01:51   SOT: Dr Laxman Nayak, University of Birmingham’s Centre for Applied Gerontology – “Professor Paul Moss came to us and he said to us ‘look we are interested in recruiting some of the members of the 1000 elders’ and we sent letter to all the members of 1000 elders and we recruited them by explaining to them our research into cancer studies and it involves giving a blood sample which will then be analysed by the laboratories and the University of Birmingham. And our people are always interested in medical research even though initially we started off with the design of products but they are also interested in medical research because after all they think they are contributing to the future generation”.

02:42              
Researcher bringing samples to microscope
Researcher examining samples
c.u. samples under microscope
Graphic representation of CMV cell
GVs – Researcher preparing samples for analysis

Guide Voice:
Researchers compared the T cell levels of donors from the Thousand Elders Panel with similar samples from another group of volunteers aged under 40.  The results have been striking, showing that the level of T-Cell response to CMV in the elderly donors was disproportionately high, suggesting that the virus is occupying more of our immune system as we get older. CMV typically infects 7 in 10 of the population so these are obviously significant findings.  For most of us the virus will remain dormant, without causing any symptoms, although it can be a serious health problem amongst patients with compromised immune systems as is shown here, with the action of the CMV virus on cells stripped of their immunity.  The researchers found that the number of T-Cells responding to the CMV virus was more than twice as high in the older group. On average nearly 6% of their total T Cell response was directed at CMV compared to only 2.3% in the younger group.  The study also showed that donors infected with CMV had fewer T helper cells that were capable of responding to newly encountered pathogens and this suggests that  the presence of CMV in the body compromises the immune system.

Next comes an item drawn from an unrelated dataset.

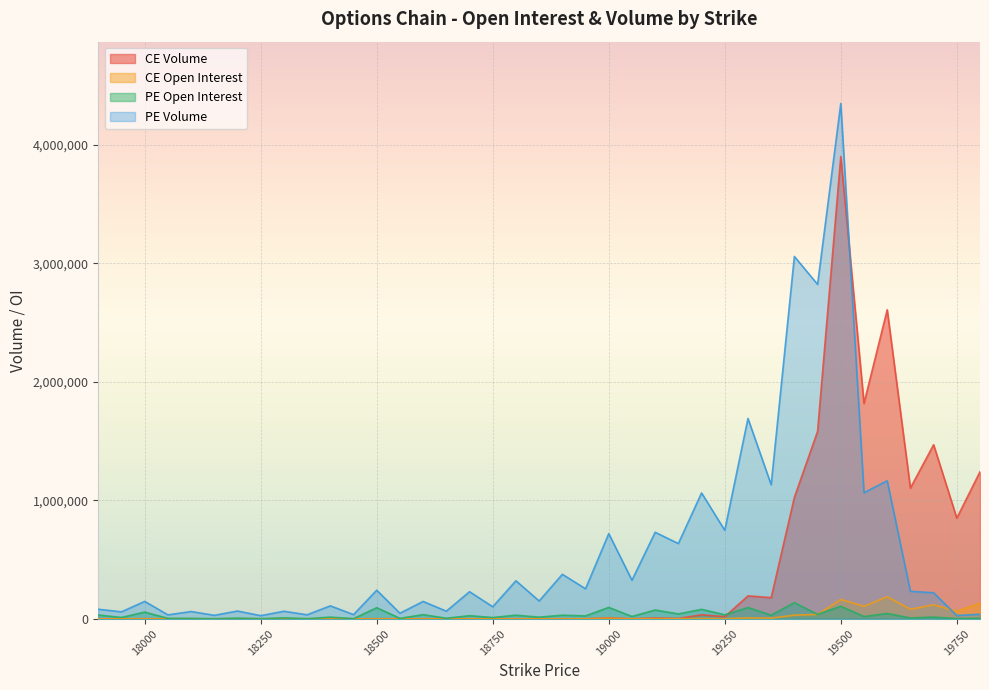

At which category does PE_Volume reach its first local peak?

18000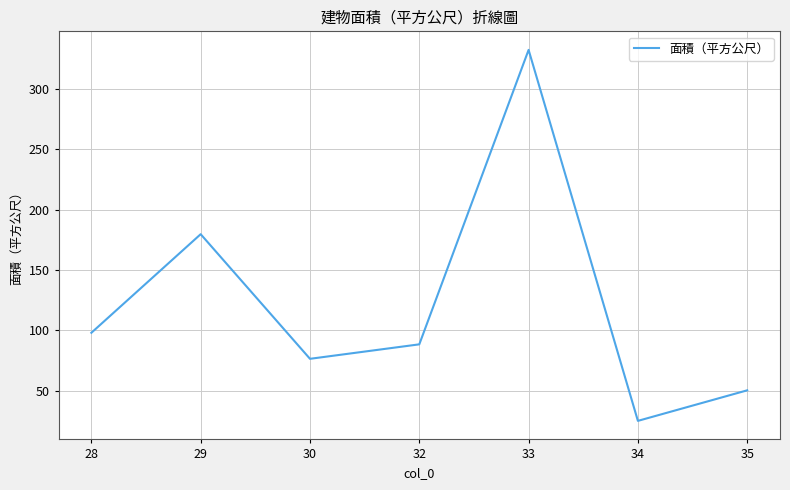

Which has a higher value, 28 or 29?

29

03:51 SOT: Paul Moss – “The challenge now is how to control this immune response. In the long term it would be nice to think that we could control the rate of CMV infection and that means perhaps developing a vaccine against the virus or stopping the spread in some way. But for those people who are infected that really doesn’t offer very much. So we are working on drugs that will suppress the virus to a lower level and therefore control this immune response and we’ve got some actually quite encouraging responses in that area already and it may be that these agents given to elderly people when their immune system is not functioning properly may actually help to repair some of this damage”.

04:33      
GVs general public on the street showing a wide age range.

Guide Voice:
In this modern age more and more of us expect to live a longer life – but we often accept that it will be at the expense of our general health. This research shows that there’s a real possibility that our immune systems could be as healthy in our seventies as they are in our 40s. A healthy prospect all round!

04:52      
End of cut piece

ADDITIONAL MATERIAL

04:56      
Set up shots – Professor Paul Moss and researcher Odette Chagoury at the microscope discussing the research project.

05:22 SOT: Paul Moss – “We’ve got a very big interest in the function of the immune system and in people particularly as they get old, a phenomenon called ‘immune phonessence’ which is how the immune system deteriorates with age. It’s well known that as people get older their ability to fight infection gets compromised and perhaps the best example is the influenza epidemic which we get every year and that really not as serious a problem in middle aged people but in elderly people their infection rate’s the same but their morbidity and mortality rates are much much higher. So why is their immune system failing as they get old? As so we’re interested in the reasons for that.

06:06  SOT: Paul Moss – “The long-term aim is I think we need to find a mechanism to control the size of this CMV immune response because we believe that if you can control it the immune system does have the capacity to recover and therefore we believe that this should actually improve immune function in people at any age if we find the right medical treatment.”